[Dataset entries]
= = =
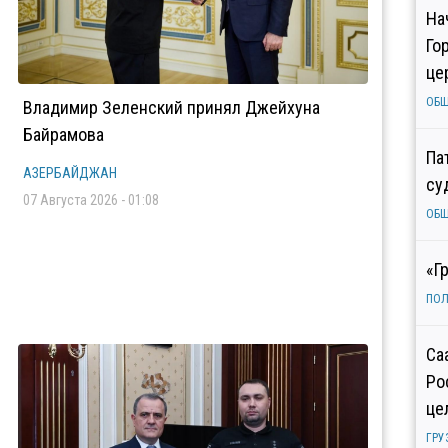
На
Го
це
ОБ
Владимир Зеленский принял Джейхуна
Байрамова
Па
АЗЕРБАЙДЖАН
су
07 Августа 2026 - 01:08
ОБ
«Г
ПОЛ
Са
Ро
це
ГРУ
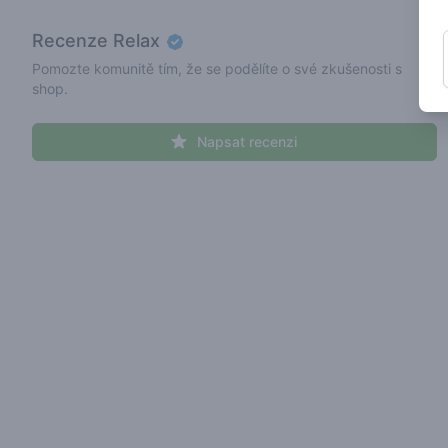
Recenze
Relax
Pomozte komunitě tím, že se podělíte o své zkušenosti s
shop.
Napsat recenzi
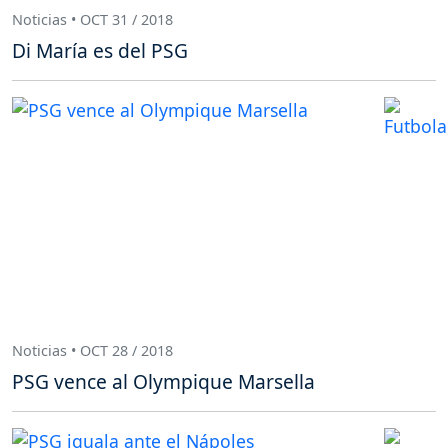
Noticias • OCT 31 / 2018
Di María es del PSG
Noticias • OCT 28 / 2018
PSG vence al Olympique Marsella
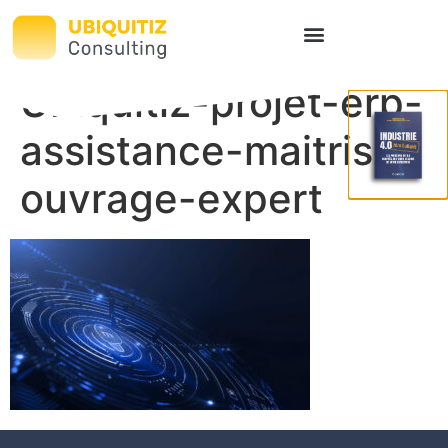
Ubiquitiz-projet-erp-
assistance-maitrise-
ouvrage-expert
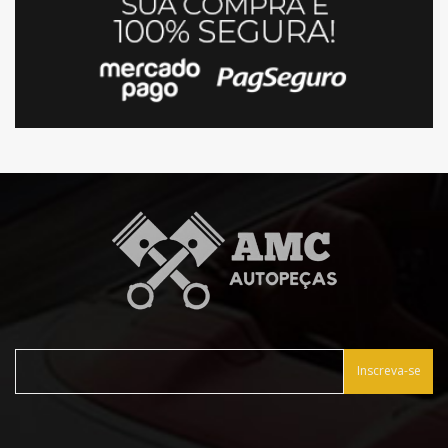
Inscreva-se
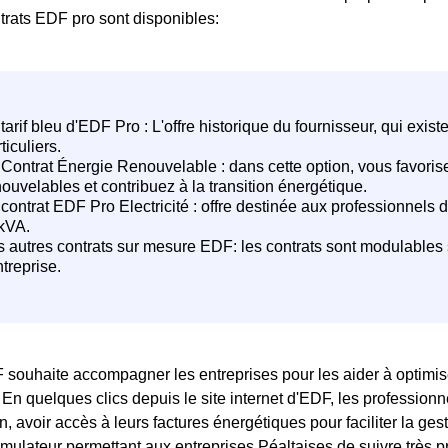
trats EDF pro sont disponibles:
 souhaite accompagner les entreprises pour les aider à optimi
. En quelques clics depuis le site internet d'EDF, les profession
 avoir accès à leurs factures énergétiques pour faciliter la ges
mulateur permettant aux entreprises Péaltaises de suivre très 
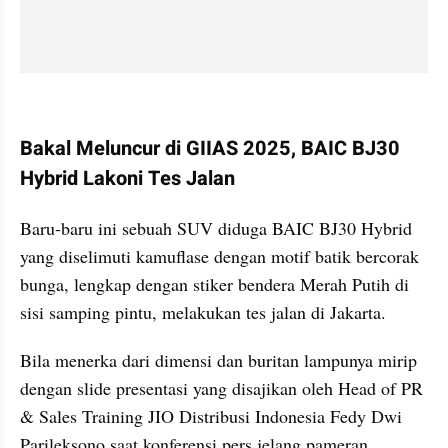
kumparan post embed
Bakal Meluncur di GIIAS 2025, BAIC BJ30 
Hybrid Lakoni Tes Jalan
Baru-baru ini sebuah SUV diduga BAIC BJ30 Hybrid 
yang diselimuti kamuflase dengan motif batik bercorak 
bunga, lengkap dengan stiker bendera Merah Putih di 
sisi samping pintu, melakukan tes jalan di Jakarta.
Bila menerka dari dimensi dan buritan lampunya mirip 
dengan slide presentasi yang disajikan oleh Head of PR 
& Sales Training JIO Distribusi Indonesia Fedy Dwi 
Parileksono saat konferensi pers jelang pameran 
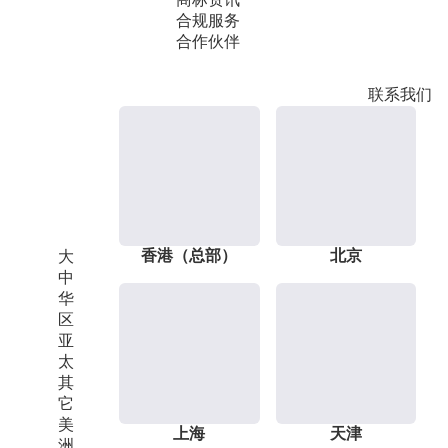
合规服务
合作伙伴
联系我们
香港（总部）
北京
大
中
华
区
亚
太
其
它
美
上海
天津
洲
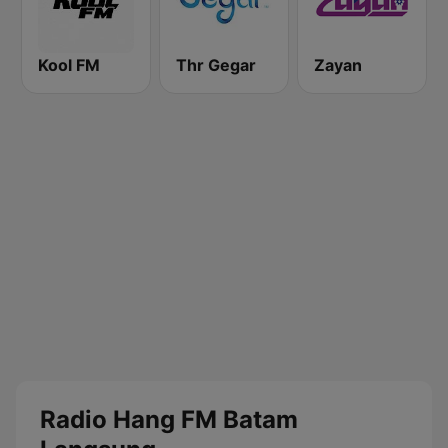
Kool FM
Thr Gegar
Zayan
Radio Hang FM Batam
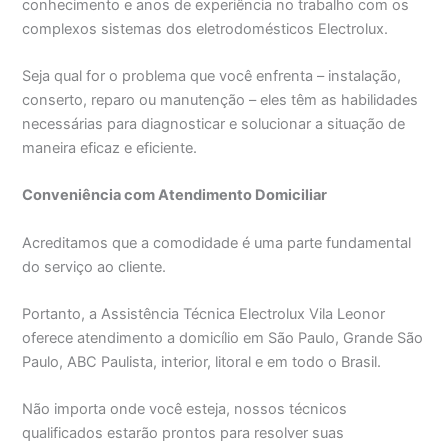
conhecimento e anos de experiência no trabalho com os
complexos sistemas dos eletrodomésticos Electrolux.
Seja qual for o problema que você enfrenta – instalação,
conserto, reparo ou manutenção – eles têm as habilidades
necessárias para diagnosticar e solucionar a situação de
maneira eficaz e eficiente.
Conveniência com Atendimento Domiciliar
Acreditamos que a comodidade é uma parte fundamental
do serviço ao cliente.
Portanto, a Assistência Técnica Electrolux Vila Leonor
oferece atendimento a domicílio em São Paulo, Grande São
Paulo, ABC Paulista, interior, litoral e em todo o Brasil.
Não importa onde você esteja, nossos técnicos
qualificados estarão prontos para resolver suas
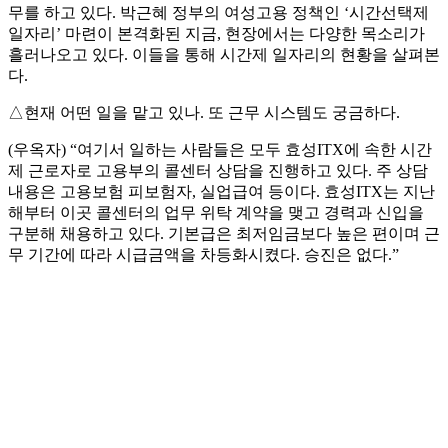
무를 하고 있다. 박근혜 정부의 여성고용 정책인 ‘시간선택제
일자리’ 마련이 본격화된 지금, 현장에서는 다양한 목소리가
흘러나오고 있다. 이들을 통해 시간제 일자리의 현황을 살펴본
다.
△현재 어떤 일을 맡고 있나. 또 근무 시스템도 궁금하다.
(우옥자) “여기서 일하는 사람들은 모두 효성ITX에 속한 시간
제 근로자로 고용부의 콜센터 상담을 진행하고 있다. 주 상담
내용은 고용보험 피보험자, 실업급여 등이다. 효성ITX는 지난
해부터 이곳 콜센터의 업무 위탁 계약을 맺고 경력과 신입을
구분해 채용하고 있다. 기본급은 최저임금보다 높은 편이며 근
무 기간에 따라 시급금액을 차등화시켰다. 승진은 없다.”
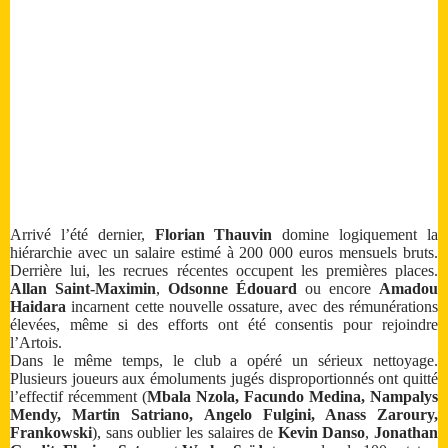
Arrivé l’été dernier,
Florian Thauvin
domine logiquement la
hiérarchie avec un salaire estimé à 200 000 euros mensuels bruts.
Derrière lui, les recrues récentes occupent les premières places.
Allan Saint-Maximin
,
Odsonne Édouard
ou encore
Amadou
Haidara
incarnent cette nouvelle ossature, avec des rémunérations
élevées, même si des efforts ont été consentis pour rejoindre
l’Artois.
Dans le même temps, le club a opéré un sérieux nettoyage.
Plusieurs joueurs aux émoluments jugés disproportionnés ont quitté
l’effectif récemment (
Mbala Nzola, Facundo Medina, Nampalys
Mendy, Martin Satriano, Angelo Fulgini, Anass Zaroury,
Frankowski
), sans oublier les salaires de
Kevin Danso
,
Jonathan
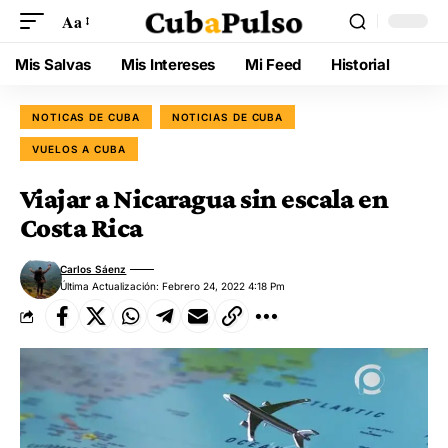
Aa
Mis Salvas
Mis Intereses
Mi Feed
Historial
NOTICAS DE CUBA
NOTICIAS DE CUBA
VUELOS A CUBA
Viajar a Nicaragua sin escala en
Costa Rica
Carlos Sáenz
Última Actualización: Febrero 24, 2022 4:18 Pm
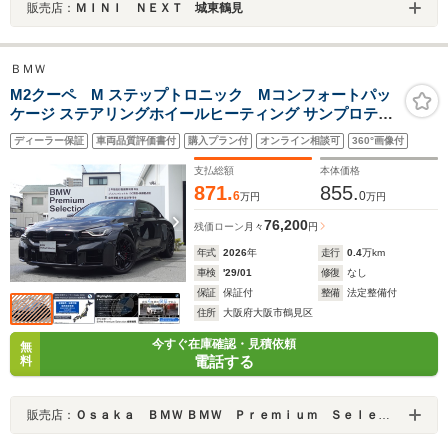
販売店：
ＭＩＮＩ ＮＥＸＴ 城東鶴見
ＢＭＷ
M2クーペ M ステップトロニック Mコンフォートパッ
ケージ ステアリングホイールヒーティング サンプロテク
ションガラス ハーマンカーン カーブドディスプレイ アッ
ディーラー保証
車両品質評価書付
購入プラン付
オンライン相談可
360°画像付
プルカープレイ ワイヤレスチャージ 電動リアゲート
支払総額
本体価格
871.
855.
6
0
万円
万円
76,200
残価ローン
月々
円
年式
2026
年
走行
0.4
万km
車検
'29/01
修復
なし
保証
保証付
整備
法定整備付
住所
大阪府大阪市鶴見区
今すぐ在庫確認・見積依頼
無
電話する
料
販売店：
Ｏｓａｋａ ＢＭＷ ＢＭＷ Ｐｒｅｍｉｕｍ Ｓｅｌｅｃｔｉｏｎ 城東鶴見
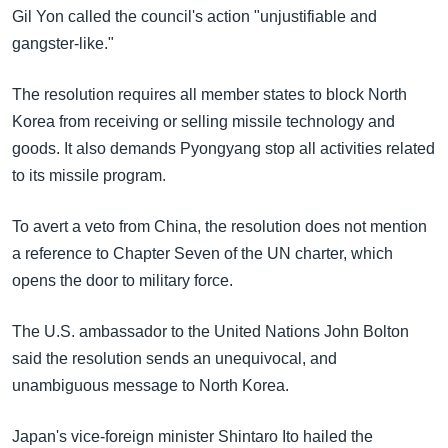
အ
Gil Yon called the council's action "unjustifiable and
သုတပဒေသာ အင်္ဂလိပ်စာ
ညွန်း
Learning English
gangster-like."
စာမျက်နှာ
သို့
ဗွီအိုအေ လူမှုကွန်ယက်များ
The resolution requires all member states to block North
ကျော်
Korea from receiving or selling missile technology and
ကြည့်
goods. It also demands Pyongyang stop all activities related
ရန်
to its missile program.
ဘာသာစကားများ
ရှာဖွေ
ရန်
To avert a veto from China, the resolution does not mention
နေရာ
a reference to Chapter Seven of the UN charter, which
သို့
opens the door to military force.
ကျော်
ရန်
The U.S. ambassador to the United Nations John Bolton
said the resolution sends an unequivocal, and
unambiguous message to North Korea.
Japan's vice-foreign minister Shintaro Ito hailed the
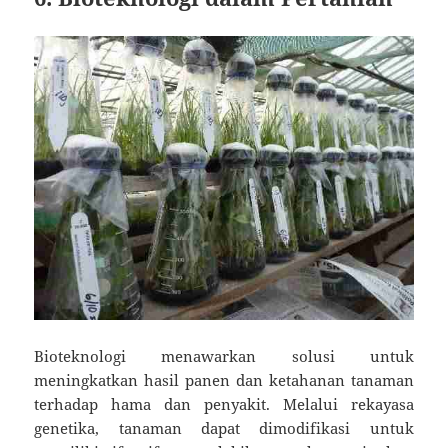
Bioteknologi menawarkan solusi untuk
meningkatkan hasil panen dan ketahanan tanaman
terhadap hama dan penyakit. Melalui rekayasa
genetika, tanaman dapat dimodifikasi untuk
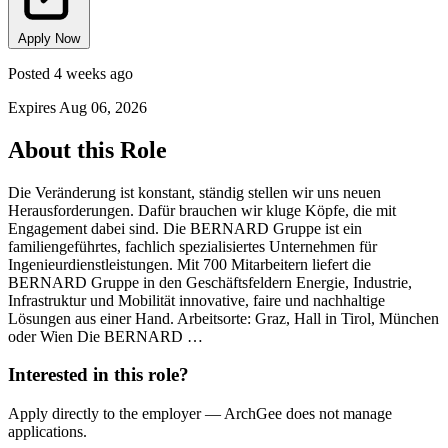
Apply Now
Posted 4 weeks ago
Expires Aug 06, 2026
About this Role
Die Veränderung ist konstant, ständig stellen wir uns neuen
Herausforderungen. Dafür brauchen wir kluge Köpfe, die mit
Engagement dabei sind. Die BERNARD Gruppe ist ein
familiengeführtes, fachlich spezialisiertes Unternehmen für
Ingenieurdienstleistungen. Mit 700 Mitarbeitern liefert die
BERNARD Gruppe in den Geschäftsfeldern Energie, Industrie,
Infrastruktur und Mobilität innovative, faire und nachhaltige
Lösungen aus einer Hand. Arbeitsorte: Graz, Hall in Tirol, München
oder Wien Die BERNARD …
Interested in this role?
Apply directly to the employer — ArchGee does not manage
applications.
= = =
* [WHAT YOU SHOULD DO] Retype each record exactly as it stands, but do not include the pictures.

* [TASK OUTPUT]
На
Го
це
ОБ
Владимир Зеленский принял Джейхуна
Байрамова
Па
АЗЕРБАЙДЖАН
су
07 Августа 2026 - 01:08
ОБ
«Г
ПОЛ
Са
Ро
це
ГРУ
Recenze
Relax
Pomozte komunitě tím, že se podělíte o své zkušenosti s
shop.
Napsat recenzi
Noticias • OCT 31 / 2018
Di María es del PSG
Noticias • OCT 28 / 2018
PSG vence al Olympique Marsella
Ubiquitiz-projet-erp-
assistance-maitrise-
ouvrage-expert
Inscreva-se
trats EDF pro sont disponibles:
 souhaite accompagner les entreprises pour les aider à optimi
. En quelques clics depuis le site internet d'EDF, les profession
 avoir accès à leurs factures énergétiques pour faciliter la ges
mulateur permettant aux entreprises Péaltaises de suivre très 
kumparan post embed
Bakal Meluncur di GIIAS 2025, BAIC BJ30 
Hybrid Lakoni Tes Jalan
Baru-baru ini sebuah SUV diduga BAIC BJ30 Hybrid 
yang diselimuti kamuflase dengan motif batik bercorak 
bunga, lengkap dengan stiker bendera Merah Putih di 
sisi samping pintu, melakukan tes jalan di Jakarta.
Bila menerka dari dimensi dan buritan lampunya mirip 
dengan slide presentasi yang disajikan oleh Head of PR 
& Sales Training JIO Distribusi Indonesia Fedy Dwi 
Parileksono saat konferensi pers jelang pameran 
合规服务
合作伙伴
联系我们
香港（总部）
北京
大
中
华
区
亚
太
其
它
美
上海
天津
洲
Kool FM
Thr Gegar
Zayan
Radio Hang FM Batam
conhecimento e anos de experiência no trabalho com os
complexos sistemas dos eletrodomésticos Electrolux.
Seja qual for o problema que você enfrenta – instalação,
conserto, reparo ou manutenção – eles têm as habilidades
necessárias para diagnosticar e solucionar a situação de
maneira eficaz e eficiente.
Conveniência com Atendimento Domiciliar
Acreditamos que a comodidade é uma parte fundamental
do serviço ao cliente.
Portanto, a Assistência Técnica Electrolux Vila Leonor
oferece atendimento a domicílio em São Paulo, Grande São
Paulo, ABC Paulista, interior, litoral e em todo o Brasil.
Não importa onde você esteja, nossos técnicos
qualificados estarão prontos para resolver suas
무를 하고 있다. 박근혜 정부의 여성고용 정책인 ‘시간선택제
일자리’ 마련이 본격화된 지금, 현장에서는 다양한 목소리가
흘러나오고 있다. 이들을 통해 시간제 일자리의 현황을 살펴본
다.
△현재 어떤 일을 맡고 있나. 또 근무 시스템도 궁금하다.
(우옥자) “여기서 일하는 사람들은 모두 효성ITX에 속한 시간
제 근로자로 고용부의 콜센터 상담을 진행하고 있다. 주 상담
내용은 고용보험 피보험자, 실업급여 등이다. 효성ITX는 지난
해부터 이곳 콜센터의 업무 위탁 계약을 맺고 경력과 신입을
구분해 채용하고 있다. 기본급은 최저임금보다 높은 편이며 근
무 기간에 따라 시급금액을 차등화시켰다. 승진은 없다.”
Arrivé l’été dernier,
Florian Thauvin
domine logiquement la
hiérarchie avec un salaire estimé à 200 000 euros mensuels bruts.
Derrière lui, les recrues récentes occupent les premières places.
Allan Saint-Maximin
,
Odsonne Édouard
ou encore
Amadou
Haidara
incarnent cette nouvelle ossature, avec des rémunérations
élevées, même si des efforts ont été consentis pour rejoindre
l’Artois.
Dans le même temps, le club a opéré un sérieux nettoyage.
Plusieurs joueurs aux émoluments jugés disproportionnés ont quitté
l’effectif récemment (
Mbala Nzola, Facundo Medina, Nampalys
Mendy, Martin Satriano, Angelo Fulgini, Anass Zaroury,
Frankowski
), sans oublier les salaires de
Kevin Danso
,
Jonathan
Aa
Mis Salvas
Mis Intereses
Mi Feed
Historial
NOTICAS DE CUBA
NOTICIAS DE CUBA
VUELOS A CUBA
Viajar a Nicaragua sin escala en
Costa Rica
Carlos Sáenz
Última Actualización: Febrero 24, 2022 4:18 Pm
販売店：
ＭＩＮＩ ＮＥＸＴ 城東鶴見
ＢＭＷ
M2クーペ M ステップトロニック Mコンフォートパッ
ケージ ステアリングホイールヒーティング サンプロテク
ションガラス ハーマンカーン カーブドディスプレイ アッ
ディーラー保証
車両品質評価書付
購入プラン付
オンライン相談可
360°画像付
プルカープレイ ワイヤレスチャージ 電動リアゲート
支払総額
本体価格
871.
855.
6
0
万円
万円
76,200
残価ローン
月々
円
年式
2026
年
走行
0.4
万km
車検
'29/01
修復
なし
保証
保証付
整備
法定整備付
住所
大阪府大阪市鶴見区
今すぐ在庫確認・見積依頼
無
電話する
料
販売店：
Ｏｓａｋａ ＢＭＷ ＢＭＷ Ｐｒｅｍｉｕｍ Ｓｅｌｅｃｔｉｏｎ 城東鶴見
အ
Gil Yon called the council's action "unjustifiable and
သုတပဒေသာ အင်္ဂလိပ်စာ
ညွန်း
Learning English
gangster-like."
စာမျက်နှာ
သို့
ဗွီအိုအေ လူမှုကွန်ယက်များ
The resolution requires all member states to block North
ကျော်
Korea from receiving or selling missile technology and
ကြည့်
goods. It also demands Pyongyang stop all activities related
ရန်
to its missile program.
ဘာသာစကားများ
ရှာဖွေ
ရန်
To avert a veto from China, the resolution does not mention
နေရာ
a reference to Chapter Seven of the UN charter, which
သို့
opens the door to military force.
ကျော်
ရန်
The U.S. ambassador to the United Nations John Bolton
said the resolution sends an unequivocal, and
unambiguous message to North Korea.
Japan's vice-foreign minister Shintaro Ito hailed the
Bioteknologi menawarkan solusi untuk
meningkatkan hasil panen dan ketahanan tanaman
terhadap hama dan penyakit. Melalui rekayasa
genetika, tanaman dapat dimodifikasi untuk
Apply Now
Posted 4 weeks ago
Expires Aug 06, 2026
About this Role
Die Veränderung ist konstant, ständig stellen wir uns neuen
Herausforderungen. Dafür brauchen wir kluge Köpfe, die mit
Engagement dabei sind. Die BERNARD Gruppe ist ein
familiengeführtes, fachlich spezialisiertes Unternehmen für
Ingenieurdienstleistungen. Mit 700 Mitarbeitern liefert die
BERNARD Gruppe in den Geschäftsfeldern Energie, Industrie,
Infrastruktur und Mobilität innovative, faire und nachhaltige
Lösungen aus einer Hand. Arbeitsorte: Graz, Hall in Tirol, München
oder Wien Die BERNARD …
Interested in this role?
Apply directly to the employer — ArchGee does not manage
applications.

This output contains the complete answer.